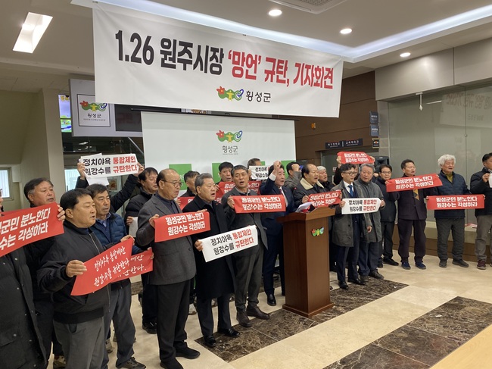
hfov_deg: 67.3
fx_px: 369
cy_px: 184
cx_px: 246
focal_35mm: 26
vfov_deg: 53.0
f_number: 1.8
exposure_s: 1/120
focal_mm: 4.25
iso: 125
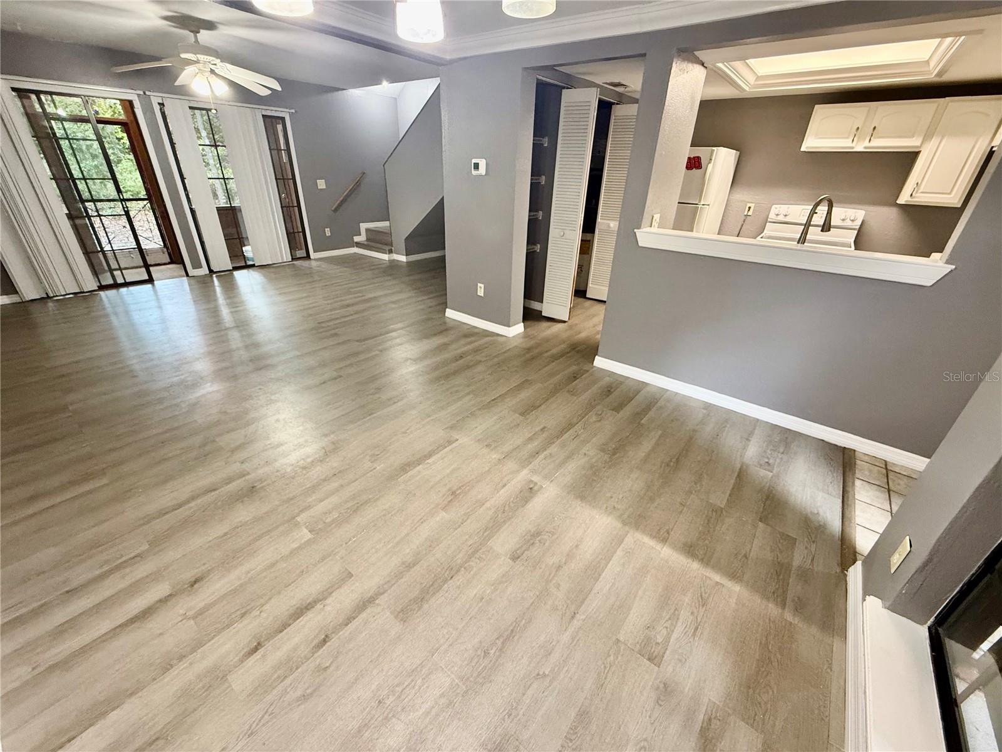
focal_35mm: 14
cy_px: 376
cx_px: 501
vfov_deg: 85.7
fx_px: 405
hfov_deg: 102.1
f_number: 2.2
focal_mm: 2.22
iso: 400
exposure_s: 1/60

__________________________________________________

● **What you need to do**: Return all of the material exactly, without pictures.

● **Output for this task**:
hfov_deg: 67.3
fx_px: 369
cy_px: 184
cx_px: 246
focal_35mm: 26
vfov_deg: 53.0
f_number: 1.8
exposure_s: 1/120
focal_mm: 4.25
iso: 125
focal_35mm: 14
cy_px: 376
cx_px: 501
vfov_deg: 85.7
fx_px: 405
hfov_deg: 102.1
f_number: 2.2
focal_mm: 2.22
iso: 400
exposure_s: 1/60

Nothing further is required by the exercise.